Research from the Forum of Private Business reveals how small businesses are having their finances pinched as the economic recovery accelerates – putting cash flow and credit control high on the agenda for the coming months.
In its Cost of Doing Business survey, the FPB looks at a broad range of different influences on income and outgoings, to determine how robust business finances as a whole are at the moment.
For a start, it’s worth noting that only 3% of firms surveyed said they are able to pass costs on to their customers – and in spite of inflationary supply chains, 38% have to keep their prices static and cover the difference from their own profits.
The survey found 63% of firms have seen their costs increase, with 76% spending more on marketing, 70% paying more for energy, and 65% each seeing greater outgoings on staffing and transport costs.

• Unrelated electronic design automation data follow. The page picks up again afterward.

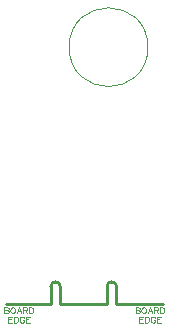
<source format=gbr>
G04 DipTrace 3.0.0.1*
G04 TopAssy.gbr*
%MOIN*%
G04 #@! TF.FileFunction,Drawing,Top*
G04 #@! TF.Part,Single*
%ADD10C,0.01*%
%ADD25C,0.000131*%
%ADD87C,0.003088*%
%FSLAX26Y26*%
G04*
G70*
G90*
G75*
G01*
G04 TopAssy*
%LPD*%
X551755Y390486D2*
D10*
X707286D1*
X738778D2*
X893291D1*
X551755Y447563D2*
Y390486D1*
Y447563D2*
G03X520264Y447563I-15746J13D01*
G01*
Y390486D1*
X371642D2*
X520264D1*
X707286Y447563D2*
Y390486D1*
Y447563D2*
G02X738778Y447563I15746J13D01*
G01*
Y390486D1*
X581365Y1244882D2*
D25*
G02X581365Y1244882I131234J0D01*
G01*
X390752Y346786D2*
D87*
X378327D1*
Y326690D1*
X390752D1*
X378327Y337213D2*
X385976D1*
X396927Y346786D2*
Y326690D1*
X403626D1*
X406500Y327662D1*
X408423Y329564D1*
X409374Y331487D1*
X410325Y334339D1*
Y339136D1*
X409374Y342010D1*
X408423Y343912D1*
X406500Y345835D1*
X403626Y346786D1*
X396927D1*
X430848Y342010D2*
X429898Y343912D1*
X427974Y345835D1*
X426073Y346786D1*
X422248D1*
X420325Y345835D1*
X418424Y343912D1*
X417451Y342010D1*
X416500Y339136D1*
Y334339D1*
X417451Y331487D1*
X418424Y329564D1*
X420325Y327662D1*
X422248Y326690D1*
X426073D1*
X427974Y327662D1*
X429898Y329564D1*
X430848Y331487D1*
Y334339D1*
X426073D1*
X449449Y346786D2*
X437024D1*
Y326690D1*
X449449D1*
X437024Y337213D2*
X444673D1*
X365741Y377892D2*
Y357796D1*
X374363D1*
X377237Y358769D1*
X378188Y359719D1*
X379138Y361621D1*
Y364495D1*
X378188Y366418D1*
X377237Y367369D1*
X374363Y368319D1*
X377237Y369292D1*
X378188Y370243D1*
X379138Y372144D1*
Y374067D1*
X378188Y375969D1*
X377237Y376941D1*
X374363Y377892D1*
X365741D1*
Y368319D2*
X374363D1*
X391062Y377892D2*
X389139Y376941D1*
X387237Y375018D1*
X386265Y373117D1*
X385314Y370243D1*
Y365445D1*
X386265Y362593D1*
X387237Y360670D1*
X389139Y358769D1*
X391062Y357796D1*
X394887D1*
X396788Y358769D1*
X398711Y360670D1*
X399662Y362593D1*
X400613Y365445D1*
Y370243D1*
X399662Y373117D1*
X398711Y375018D1*
X396788Y376941D1*
X394887Y377892D1*
X391062D1*
X422109Y357796D2*
X414438Y377892D1*
X406788Y357796D1*
X409662Y364495D2*
X419235D1*
X428285Y368319D2*
X436885D1*
X439759Y369292D1*
X440731Y370243D1*
X441682Y372144D1*
Y374067D1*
X440731Y375969D1*
X439759Y376941D1*
X436885Y377892D1*
X428285D1*
Y357796D1*
X434983Y368319D2*
X441682Y357796D1*
X447858Y377892D2*
Y357796D1*
X454556D1*
X457430Y358769D1*
X459354Y360670D1*
X460304Y362593D1*
X461255Y365445D1*
Y370243D1*
X460304Y373117D1*
X459354Y375018D1*
X457430Y376941D1*
X454556Y377892D1*
X447858D1*
X827781Y346786D2*
X815356D1*
Y326690D1*
X827781D1*
X815356Y337213D2*
X823005D1*
X833956Y346786D2*
Y326690D1*
X840655D1*
X843529Y327662D1*
X845452Y329564D1*
X846403Y331487D1*
X847354Y334339D1*
Y339136D1*
X846403Y342010D1*
X845452Y343912D1*
X843529Y345835D1*
X840655Y346786D1*
X833956D1*
X867877Y342010D2*
X866927Y343912D1*
X865003Y345835D1*
X863102Y346786D1*
X859277D1*
X857354Y345835D1*
X855453Y343912D1*
X854480Y342010D1*
X853529Y339136D1*
Y334339D1*
X854480Y331487D1*
X855453Y329564D1*
X857354Y327662D1*
X859277Y326690D1*
X863102D1*
X865003Y327662D1*
X866927Y329564D1*
X867877Y331487D1*
Y334339D1*
X863102D1*
X886478Y346786D2*
X874053D1*
Y326690D1*
X886478D1*
X874053Y337213D2*
X881702D1*
X802716Y377892D2*
Y357796D1*
X811339D1*
X814213Y358769D1*
X815163Y359719D1*
X816114Y361621D1*
Y364495D1*
X815163Y366418D1*
X814213Y367369D1*
X811339Y368319D1*
X814213Y369292D1*
X815163Y370243D1*
X816114Y372144D1*
Y374067D1*
X815163Y375969D1*
X814213Y376941D1*
X811339Y377892D1*
X802716D1*
Y368319D2*
X811339D1*
X828038Y377892D2*
X826114Y376941D1*
X824213Y375018D1*
X823240Y373117D1*
X822290Y370243D1*
Y365445D1*
X823240Y362593D1*
X824213Y360670D1*
X826114Y358769D1*
X828038Y357796D1*
X831862D1*
X833763Y358769D1*
X835687Y360670D1*
X836637Y362593D1*
X837588Y365445D1*
Y370243D1*
X836637Y373117D1*
X835687Y375018D1*
X833763Y376941D1*
X831862Y377892D1*
X828038D1*
X859085Y357796D2*
X851413Y377892D1*
X843764Y357796D1*
X846638Y364495D2*
X856211D1*
X865260Y368319D2*
X873860D1*
X876734Y369292D1*
X877707Y370243D1*
X878658Y372144D1*
Y374067D1*
X877707Y375969D1*
X876734Y376941D1*
X873860Y377892D1*
X865260D1*
Y357796D1*
X871959Y368319D2*
X878658Y357796D1*
X884833Y377892D2*
Y357796D1*
X891532D1*
X894406Y358769D1*
X896329Y360670D1*
X897280Y362593D1*
X898231Y365445D1*
Y370243D1*
X897280Y373117D1*
X896329Y375018D1*
X894406Y376941D1*
X891532Y377892D1*
X884833D1*
M02*

</source>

Small businesses in particular are seeing a much higher rate of inflation than the headline figures might suggest, at an estimated 4.7%, rather than the 1.6% official rate.
In 81% of cases, the increase in costs has had a detrimental effect, and 73% of firms have had cash flow difficulties, 63% have experienced inhibited growth and 51% have been unable to employ as many staff as they otherwise would have done.

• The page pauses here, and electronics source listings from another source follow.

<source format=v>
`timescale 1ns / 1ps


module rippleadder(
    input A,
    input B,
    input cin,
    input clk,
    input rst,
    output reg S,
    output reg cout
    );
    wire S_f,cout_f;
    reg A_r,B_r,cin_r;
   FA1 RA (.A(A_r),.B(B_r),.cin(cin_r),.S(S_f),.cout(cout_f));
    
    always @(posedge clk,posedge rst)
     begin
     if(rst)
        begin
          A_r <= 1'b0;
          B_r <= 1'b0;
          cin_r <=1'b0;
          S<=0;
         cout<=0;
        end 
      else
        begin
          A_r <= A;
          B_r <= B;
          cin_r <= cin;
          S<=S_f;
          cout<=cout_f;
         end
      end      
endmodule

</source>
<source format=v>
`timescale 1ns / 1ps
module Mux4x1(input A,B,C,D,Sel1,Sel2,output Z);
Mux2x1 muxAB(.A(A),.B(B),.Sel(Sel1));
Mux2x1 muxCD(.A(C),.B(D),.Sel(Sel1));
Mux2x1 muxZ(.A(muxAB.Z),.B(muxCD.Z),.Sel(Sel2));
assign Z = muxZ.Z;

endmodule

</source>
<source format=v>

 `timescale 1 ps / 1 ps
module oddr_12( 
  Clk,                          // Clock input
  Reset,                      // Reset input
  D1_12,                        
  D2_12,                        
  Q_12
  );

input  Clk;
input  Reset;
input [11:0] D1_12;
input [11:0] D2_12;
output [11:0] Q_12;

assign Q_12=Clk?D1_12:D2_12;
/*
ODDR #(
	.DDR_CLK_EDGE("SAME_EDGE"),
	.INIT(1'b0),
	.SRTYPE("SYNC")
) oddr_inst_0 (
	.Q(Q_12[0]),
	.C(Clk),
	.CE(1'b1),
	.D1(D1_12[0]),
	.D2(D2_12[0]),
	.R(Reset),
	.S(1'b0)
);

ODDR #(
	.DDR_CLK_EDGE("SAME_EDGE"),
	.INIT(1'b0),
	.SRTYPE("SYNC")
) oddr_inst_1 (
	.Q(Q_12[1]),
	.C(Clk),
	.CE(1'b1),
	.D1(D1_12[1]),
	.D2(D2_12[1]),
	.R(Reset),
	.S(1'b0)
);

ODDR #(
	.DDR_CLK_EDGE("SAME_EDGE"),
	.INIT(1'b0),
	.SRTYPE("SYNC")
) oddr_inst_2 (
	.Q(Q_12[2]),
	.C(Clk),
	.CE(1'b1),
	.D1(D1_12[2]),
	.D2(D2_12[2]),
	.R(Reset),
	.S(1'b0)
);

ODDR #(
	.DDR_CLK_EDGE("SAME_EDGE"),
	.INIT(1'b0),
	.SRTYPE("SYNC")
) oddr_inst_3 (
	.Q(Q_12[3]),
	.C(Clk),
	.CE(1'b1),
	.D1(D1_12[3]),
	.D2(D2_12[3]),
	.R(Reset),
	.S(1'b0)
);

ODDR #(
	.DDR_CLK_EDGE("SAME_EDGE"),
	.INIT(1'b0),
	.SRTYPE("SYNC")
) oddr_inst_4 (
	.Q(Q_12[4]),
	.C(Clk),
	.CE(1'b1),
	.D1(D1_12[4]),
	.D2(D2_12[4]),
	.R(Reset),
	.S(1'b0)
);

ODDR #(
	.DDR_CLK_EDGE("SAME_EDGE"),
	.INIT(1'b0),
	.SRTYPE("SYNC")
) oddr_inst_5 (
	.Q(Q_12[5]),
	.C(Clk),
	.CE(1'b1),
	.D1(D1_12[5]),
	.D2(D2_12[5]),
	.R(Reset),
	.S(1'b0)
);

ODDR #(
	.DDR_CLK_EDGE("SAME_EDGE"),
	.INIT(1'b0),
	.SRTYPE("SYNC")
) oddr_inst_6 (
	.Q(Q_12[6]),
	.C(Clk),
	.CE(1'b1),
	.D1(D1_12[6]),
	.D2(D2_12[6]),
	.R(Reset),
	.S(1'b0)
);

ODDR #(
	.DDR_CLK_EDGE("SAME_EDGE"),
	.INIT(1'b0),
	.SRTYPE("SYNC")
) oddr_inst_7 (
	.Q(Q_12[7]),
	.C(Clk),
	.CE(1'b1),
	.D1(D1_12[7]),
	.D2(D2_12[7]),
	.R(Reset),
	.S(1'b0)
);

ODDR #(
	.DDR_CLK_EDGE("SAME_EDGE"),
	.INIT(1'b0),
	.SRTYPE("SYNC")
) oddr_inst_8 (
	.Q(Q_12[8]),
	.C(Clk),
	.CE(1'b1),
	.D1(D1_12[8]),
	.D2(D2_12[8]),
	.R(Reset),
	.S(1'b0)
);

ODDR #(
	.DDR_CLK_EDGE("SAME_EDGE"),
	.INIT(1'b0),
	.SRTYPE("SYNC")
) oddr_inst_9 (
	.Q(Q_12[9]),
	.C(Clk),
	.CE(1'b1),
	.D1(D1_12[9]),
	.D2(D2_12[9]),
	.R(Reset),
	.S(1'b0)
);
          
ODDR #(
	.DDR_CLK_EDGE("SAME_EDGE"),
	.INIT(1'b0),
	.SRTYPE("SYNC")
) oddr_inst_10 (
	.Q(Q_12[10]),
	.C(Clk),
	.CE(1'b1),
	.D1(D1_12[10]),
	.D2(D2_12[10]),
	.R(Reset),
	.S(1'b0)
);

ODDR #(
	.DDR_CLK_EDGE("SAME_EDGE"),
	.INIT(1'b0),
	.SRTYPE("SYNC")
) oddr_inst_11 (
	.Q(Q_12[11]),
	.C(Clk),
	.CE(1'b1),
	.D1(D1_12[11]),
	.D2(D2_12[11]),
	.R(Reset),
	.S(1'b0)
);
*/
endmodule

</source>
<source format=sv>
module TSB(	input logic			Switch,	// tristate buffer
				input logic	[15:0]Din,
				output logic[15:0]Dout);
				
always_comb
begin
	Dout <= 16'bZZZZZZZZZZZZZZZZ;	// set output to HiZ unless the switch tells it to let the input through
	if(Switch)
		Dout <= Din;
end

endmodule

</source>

Among the most exacerbating factors, late payment was ranked first, affecting 55% of firms, competitor price-cutting impacted 47% and excessive admin due to banks, customers and the government was a problem for 35%.
Phil Orford MBE, chief executive of the FPB, said: “The economic outlook continues to improve but costs still remain an issue…
“This is a timely reminder that, despite all the talk of a need for above-inflation wage rises, businesses continue to feel the strain of rising costs.”
At any point in an economic cycle, it is important to ensure that cash flow remains as healthy as possible, so as to be able to absorb any cost impacts without putting your business at risk.
But with late payment an ever-present spectre for many firms, cash flow and credit control are currently going hand in hand to a greater extent than ever before – and keeping client debts at bay could be a crucial factor in managing your business finances better in general.